We also have had umount stick on more than one machine when upgrading the kernel
with rpm. RPM mounts a loopback initrd image, writes it, then umounts it. The
umount can get stuck there with the same symptoms as above (stuck in
invalidate_bdev, see bug 77851)
jss: your problem looks quite different. In the sysreq call trace from the
previous report, the megaraid driver is stuck waiting for a driver semaphore.
Your trace, showing a spin in invalidate_bdev, looks like something I've seen
before --- it's a bad interaction between the low-latency patches and certain
umount conditions, and should be easy to fix.
Actually, from the sounds of it the problem Jeremy encountered sounds very
similar to mine. Keep in mind that the call trace I attached did not match the
circumstances of my original report. I included the information on the theory
that it might be related to the original problem, and since I have not yet
produced trace info for the umount hang, which has steadfastly refused to
reproduce itself since I submitted this bug.
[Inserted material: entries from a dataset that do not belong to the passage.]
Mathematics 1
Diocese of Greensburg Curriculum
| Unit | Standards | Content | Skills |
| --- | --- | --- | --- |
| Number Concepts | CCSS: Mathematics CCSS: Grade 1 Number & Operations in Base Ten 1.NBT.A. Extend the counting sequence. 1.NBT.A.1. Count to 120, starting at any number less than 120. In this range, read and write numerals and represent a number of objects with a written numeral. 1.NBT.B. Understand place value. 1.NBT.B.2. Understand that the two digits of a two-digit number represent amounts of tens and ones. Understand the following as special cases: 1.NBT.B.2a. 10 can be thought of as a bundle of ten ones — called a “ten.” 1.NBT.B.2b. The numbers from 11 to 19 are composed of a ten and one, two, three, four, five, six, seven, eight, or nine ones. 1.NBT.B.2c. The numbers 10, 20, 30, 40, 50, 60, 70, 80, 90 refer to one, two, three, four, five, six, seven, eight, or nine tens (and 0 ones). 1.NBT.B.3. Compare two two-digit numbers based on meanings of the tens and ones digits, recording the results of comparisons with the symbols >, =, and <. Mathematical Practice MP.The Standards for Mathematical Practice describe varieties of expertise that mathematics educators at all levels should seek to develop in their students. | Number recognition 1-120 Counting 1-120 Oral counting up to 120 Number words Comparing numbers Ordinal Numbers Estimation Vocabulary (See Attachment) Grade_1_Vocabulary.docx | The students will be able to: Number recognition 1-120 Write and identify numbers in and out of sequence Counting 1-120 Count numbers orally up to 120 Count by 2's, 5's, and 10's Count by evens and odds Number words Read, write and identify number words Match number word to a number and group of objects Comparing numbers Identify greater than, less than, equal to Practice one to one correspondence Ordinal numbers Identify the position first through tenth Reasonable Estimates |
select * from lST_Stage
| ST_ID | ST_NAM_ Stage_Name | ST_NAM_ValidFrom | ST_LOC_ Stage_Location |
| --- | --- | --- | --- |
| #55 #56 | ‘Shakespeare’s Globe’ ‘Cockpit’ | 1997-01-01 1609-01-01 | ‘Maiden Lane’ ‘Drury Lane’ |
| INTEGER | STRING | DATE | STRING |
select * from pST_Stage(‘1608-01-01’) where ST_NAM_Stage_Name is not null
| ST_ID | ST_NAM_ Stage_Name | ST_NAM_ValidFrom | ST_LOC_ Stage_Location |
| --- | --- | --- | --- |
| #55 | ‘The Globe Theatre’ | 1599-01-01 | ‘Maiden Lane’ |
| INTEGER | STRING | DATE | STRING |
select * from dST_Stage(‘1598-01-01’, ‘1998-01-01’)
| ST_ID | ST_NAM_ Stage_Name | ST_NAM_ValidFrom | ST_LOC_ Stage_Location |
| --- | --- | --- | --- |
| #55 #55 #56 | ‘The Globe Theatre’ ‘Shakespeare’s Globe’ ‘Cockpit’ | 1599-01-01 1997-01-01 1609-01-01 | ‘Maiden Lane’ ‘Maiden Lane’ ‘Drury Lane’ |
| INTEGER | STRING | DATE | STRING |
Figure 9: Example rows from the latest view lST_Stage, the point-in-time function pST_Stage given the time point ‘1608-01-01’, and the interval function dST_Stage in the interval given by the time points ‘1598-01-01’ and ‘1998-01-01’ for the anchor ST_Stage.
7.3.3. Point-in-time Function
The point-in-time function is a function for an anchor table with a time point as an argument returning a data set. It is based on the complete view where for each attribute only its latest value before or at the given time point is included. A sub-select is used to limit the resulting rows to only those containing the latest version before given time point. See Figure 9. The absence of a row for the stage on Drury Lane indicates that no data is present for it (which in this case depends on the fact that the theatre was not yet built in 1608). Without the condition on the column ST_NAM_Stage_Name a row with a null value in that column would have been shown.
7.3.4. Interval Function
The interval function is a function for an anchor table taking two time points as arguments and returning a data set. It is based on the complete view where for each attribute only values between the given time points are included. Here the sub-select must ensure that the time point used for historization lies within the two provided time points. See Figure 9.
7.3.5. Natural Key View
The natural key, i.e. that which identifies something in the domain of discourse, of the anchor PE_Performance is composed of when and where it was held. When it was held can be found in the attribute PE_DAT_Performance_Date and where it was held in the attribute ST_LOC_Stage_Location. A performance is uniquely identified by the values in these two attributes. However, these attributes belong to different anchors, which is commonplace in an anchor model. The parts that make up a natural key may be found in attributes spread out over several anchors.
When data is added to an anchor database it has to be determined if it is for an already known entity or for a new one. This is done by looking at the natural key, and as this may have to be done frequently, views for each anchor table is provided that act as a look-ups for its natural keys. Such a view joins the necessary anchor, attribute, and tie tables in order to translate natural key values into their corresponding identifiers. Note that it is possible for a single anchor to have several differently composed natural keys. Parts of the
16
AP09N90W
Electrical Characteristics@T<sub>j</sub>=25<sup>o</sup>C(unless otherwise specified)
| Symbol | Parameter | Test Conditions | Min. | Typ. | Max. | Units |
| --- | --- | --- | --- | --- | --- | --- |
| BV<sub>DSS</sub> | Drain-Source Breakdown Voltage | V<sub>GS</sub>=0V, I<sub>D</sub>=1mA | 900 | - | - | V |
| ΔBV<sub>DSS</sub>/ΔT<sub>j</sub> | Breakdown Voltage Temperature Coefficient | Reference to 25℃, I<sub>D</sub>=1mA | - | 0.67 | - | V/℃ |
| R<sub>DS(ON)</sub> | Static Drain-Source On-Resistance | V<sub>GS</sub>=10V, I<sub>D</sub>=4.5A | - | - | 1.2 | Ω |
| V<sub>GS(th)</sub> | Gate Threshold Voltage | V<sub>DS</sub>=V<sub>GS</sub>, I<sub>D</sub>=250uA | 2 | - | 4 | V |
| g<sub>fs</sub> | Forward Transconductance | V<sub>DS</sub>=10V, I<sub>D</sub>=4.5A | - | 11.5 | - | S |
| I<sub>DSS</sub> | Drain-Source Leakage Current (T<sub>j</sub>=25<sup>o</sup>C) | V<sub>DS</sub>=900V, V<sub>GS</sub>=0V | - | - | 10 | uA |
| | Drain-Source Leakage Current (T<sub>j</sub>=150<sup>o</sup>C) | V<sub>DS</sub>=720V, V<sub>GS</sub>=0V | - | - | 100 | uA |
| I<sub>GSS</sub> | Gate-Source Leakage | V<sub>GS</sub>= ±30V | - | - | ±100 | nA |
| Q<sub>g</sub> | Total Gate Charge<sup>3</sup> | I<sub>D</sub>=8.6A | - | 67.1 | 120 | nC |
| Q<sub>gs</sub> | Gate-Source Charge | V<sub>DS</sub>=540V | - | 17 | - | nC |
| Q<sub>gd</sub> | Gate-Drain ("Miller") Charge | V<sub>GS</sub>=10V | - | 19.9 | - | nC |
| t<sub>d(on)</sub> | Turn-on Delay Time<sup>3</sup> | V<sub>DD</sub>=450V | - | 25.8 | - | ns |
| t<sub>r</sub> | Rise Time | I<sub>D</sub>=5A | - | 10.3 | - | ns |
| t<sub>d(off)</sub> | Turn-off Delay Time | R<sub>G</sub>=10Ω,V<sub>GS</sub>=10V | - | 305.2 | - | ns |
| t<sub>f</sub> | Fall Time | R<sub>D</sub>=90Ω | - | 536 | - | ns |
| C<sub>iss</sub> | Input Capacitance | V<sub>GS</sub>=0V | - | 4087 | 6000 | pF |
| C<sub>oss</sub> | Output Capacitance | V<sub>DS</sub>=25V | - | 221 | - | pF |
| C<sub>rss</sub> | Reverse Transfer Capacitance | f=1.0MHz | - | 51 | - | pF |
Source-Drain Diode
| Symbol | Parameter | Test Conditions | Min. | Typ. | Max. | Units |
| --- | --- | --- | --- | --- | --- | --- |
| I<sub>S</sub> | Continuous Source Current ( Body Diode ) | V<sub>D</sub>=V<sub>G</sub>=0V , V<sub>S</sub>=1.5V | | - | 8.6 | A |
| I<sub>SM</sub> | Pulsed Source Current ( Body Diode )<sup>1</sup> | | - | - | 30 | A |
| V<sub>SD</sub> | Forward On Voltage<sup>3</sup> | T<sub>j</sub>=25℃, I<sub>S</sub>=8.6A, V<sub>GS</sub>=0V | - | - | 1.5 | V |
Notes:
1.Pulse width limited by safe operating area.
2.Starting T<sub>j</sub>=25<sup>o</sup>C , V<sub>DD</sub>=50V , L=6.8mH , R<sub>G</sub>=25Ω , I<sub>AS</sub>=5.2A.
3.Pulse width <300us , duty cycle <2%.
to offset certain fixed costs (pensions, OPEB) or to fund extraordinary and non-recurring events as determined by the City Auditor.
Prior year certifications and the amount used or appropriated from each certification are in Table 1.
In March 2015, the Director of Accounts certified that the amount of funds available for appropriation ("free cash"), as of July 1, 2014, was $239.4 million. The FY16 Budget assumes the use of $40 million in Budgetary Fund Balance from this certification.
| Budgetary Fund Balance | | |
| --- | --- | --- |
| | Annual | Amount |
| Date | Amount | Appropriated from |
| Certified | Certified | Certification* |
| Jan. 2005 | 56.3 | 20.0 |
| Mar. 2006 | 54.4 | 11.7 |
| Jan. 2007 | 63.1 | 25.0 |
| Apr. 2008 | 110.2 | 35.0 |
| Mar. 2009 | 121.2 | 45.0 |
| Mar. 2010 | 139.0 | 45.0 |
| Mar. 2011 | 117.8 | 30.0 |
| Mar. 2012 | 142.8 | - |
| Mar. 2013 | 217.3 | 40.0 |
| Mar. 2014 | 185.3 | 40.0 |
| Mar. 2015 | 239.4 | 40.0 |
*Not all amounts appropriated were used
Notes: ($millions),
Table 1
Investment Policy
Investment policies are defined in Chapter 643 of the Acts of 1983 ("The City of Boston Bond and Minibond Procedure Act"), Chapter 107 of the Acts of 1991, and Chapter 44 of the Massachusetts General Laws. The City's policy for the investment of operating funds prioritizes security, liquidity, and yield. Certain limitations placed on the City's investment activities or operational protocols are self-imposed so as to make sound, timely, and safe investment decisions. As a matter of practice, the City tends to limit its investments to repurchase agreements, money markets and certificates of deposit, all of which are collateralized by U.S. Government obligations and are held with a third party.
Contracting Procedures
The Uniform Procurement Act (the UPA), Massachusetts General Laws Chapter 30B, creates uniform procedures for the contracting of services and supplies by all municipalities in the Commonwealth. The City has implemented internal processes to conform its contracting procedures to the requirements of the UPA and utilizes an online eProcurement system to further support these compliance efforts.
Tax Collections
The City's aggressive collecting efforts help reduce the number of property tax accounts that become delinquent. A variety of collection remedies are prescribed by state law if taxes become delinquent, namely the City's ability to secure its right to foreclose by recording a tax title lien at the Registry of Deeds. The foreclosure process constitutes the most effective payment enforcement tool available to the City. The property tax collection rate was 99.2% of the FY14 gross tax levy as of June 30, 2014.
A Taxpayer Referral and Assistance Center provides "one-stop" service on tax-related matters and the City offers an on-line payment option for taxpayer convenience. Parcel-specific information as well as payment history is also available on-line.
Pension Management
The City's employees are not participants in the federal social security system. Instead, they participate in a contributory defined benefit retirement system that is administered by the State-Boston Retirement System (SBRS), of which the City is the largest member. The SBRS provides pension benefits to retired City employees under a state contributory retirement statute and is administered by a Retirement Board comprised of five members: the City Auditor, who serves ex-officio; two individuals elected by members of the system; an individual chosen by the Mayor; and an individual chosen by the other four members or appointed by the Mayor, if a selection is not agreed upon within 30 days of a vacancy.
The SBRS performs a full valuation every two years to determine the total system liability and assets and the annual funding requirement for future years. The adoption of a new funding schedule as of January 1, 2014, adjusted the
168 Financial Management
Since it sounds like you have an explanation for the umount hang, do you have an
ETA for a fix?
I've upgraded some of the software/firmware on the machine in question. In
particular, the megaraid firmware is now at 1.74, and the kernel is
I've split off the non-umount-related stuff into its own bug, and have added a
new sysreq trace to it. (Yes it hung again today.) See bug 78312.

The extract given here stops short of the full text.